The Hellenic Center for Disease Control and Prevention was represented by Chrysa Botsi, physician and scientific supervisor of PHILOS programme, with the participation of representatives from the Ministries of Education and Finance, respectively, as well as representatives of the Asylum Service, the Hellenic Coast Guard and the International Organization for Migration (IOM).
Particular attention was placed on the need to train front-line professionals (police officers, health inspectors, healthcare professionals working in the national health system and in the open refugee camps) in order to identify timely victims of human trafficking.
Significant contributions to compating the phenomenon are the new structures for hosting women – victims of violence, made by the General Secretariat for Gender Equality, which, however, are not adequate to cover urgent events, for instance men and young people – victims of trafficking, as underlined by Spyros Bratsikas, Captain of Hellenic Police, and by Theodoros Georgopoulos, Inspector of Labour Relations of the Labour Inspectorate (SEPE).
During the meeting, it was presented the training program on human trafficking and its implications on victims health, realized by PHILOS health professionals.
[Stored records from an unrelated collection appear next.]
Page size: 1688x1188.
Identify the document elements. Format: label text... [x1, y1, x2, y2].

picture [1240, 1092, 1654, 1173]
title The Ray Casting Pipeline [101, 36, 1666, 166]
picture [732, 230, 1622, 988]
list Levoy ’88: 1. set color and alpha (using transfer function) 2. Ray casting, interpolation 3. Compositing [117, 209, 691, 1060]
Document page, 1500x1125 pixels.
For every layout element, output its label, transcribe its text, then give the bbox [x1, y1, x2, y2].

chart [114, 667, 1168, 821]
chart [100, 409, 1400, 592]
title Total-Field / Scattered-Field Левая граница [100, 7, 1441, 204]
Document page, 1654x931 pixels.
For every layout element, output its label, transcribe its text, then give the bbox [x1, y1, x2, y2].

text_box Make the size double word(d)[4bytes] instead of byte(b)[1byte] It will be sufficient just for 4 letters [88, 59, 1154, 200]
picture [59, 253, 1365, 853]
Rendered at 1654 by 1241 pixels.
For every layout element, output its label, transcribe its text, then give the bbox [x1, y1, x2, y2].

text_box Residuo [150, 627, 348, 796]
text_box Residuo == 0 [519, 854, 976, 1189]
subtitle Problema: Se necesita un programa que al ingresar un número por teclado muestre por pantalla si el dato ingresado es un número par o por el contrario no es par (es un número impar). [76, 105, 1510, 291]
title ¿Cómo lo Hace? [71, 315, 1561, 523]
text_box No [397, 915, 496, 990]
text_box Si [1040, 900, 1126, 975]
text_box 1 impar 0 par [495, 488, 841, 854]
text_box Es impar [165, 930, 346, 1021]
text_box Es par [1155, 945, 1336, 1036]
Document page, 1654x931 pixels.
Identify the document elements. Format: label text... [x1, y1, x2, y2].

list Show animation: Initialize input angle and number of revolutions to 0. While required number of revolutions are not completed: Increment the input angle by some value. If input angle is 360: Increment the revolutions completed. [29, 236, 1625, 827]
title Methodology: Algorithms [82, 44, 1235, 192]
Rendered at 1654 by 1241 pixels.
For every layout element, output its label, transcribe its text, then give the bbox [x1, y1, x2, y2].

The training program provided by HCDCP was reported by Vlassis Karyotis, representative of the Hellenic Coast Guard and by Andromache Lazaridis, a representative of the International Organization for Migration, as PHILOS’ educational material is used in IOM’s educational programs implemented in Greece.
The Chairman of the subcommittee, MP Aphrodite Stamboulis, requested for further information on the possible extension of the programme to the areas where the urgent need for recognition victims of trafficking is emerged, while Mrs Botsi informed the subcommittee on HCDCP’s request to extend PHILOS programme to the islands of the eastern Aegean.
The Golden Dawn MP Giannis Aivatidis, asked Mrs. Botsi for additional information concerning health proffesionals’ training and their ability of recognizing victims of trafficking. It was also highlighted the major training gap having health professionals on this field, the importance of the training provided by PHILOS staff and the ability of HCDCP to extend the training scheme in the national health system.
The representatives of Hellenic Police and Hellenic Coast Guard proposed the creation of a common training platform in order to make the best use of trainers potential. It was also highlighted the need to manage and collect data on victims’ health problems both for humanitarian and public health reasons, as are often related to sexual transmitted diseases, HIV/AIDS, drug abuse and hepatitis.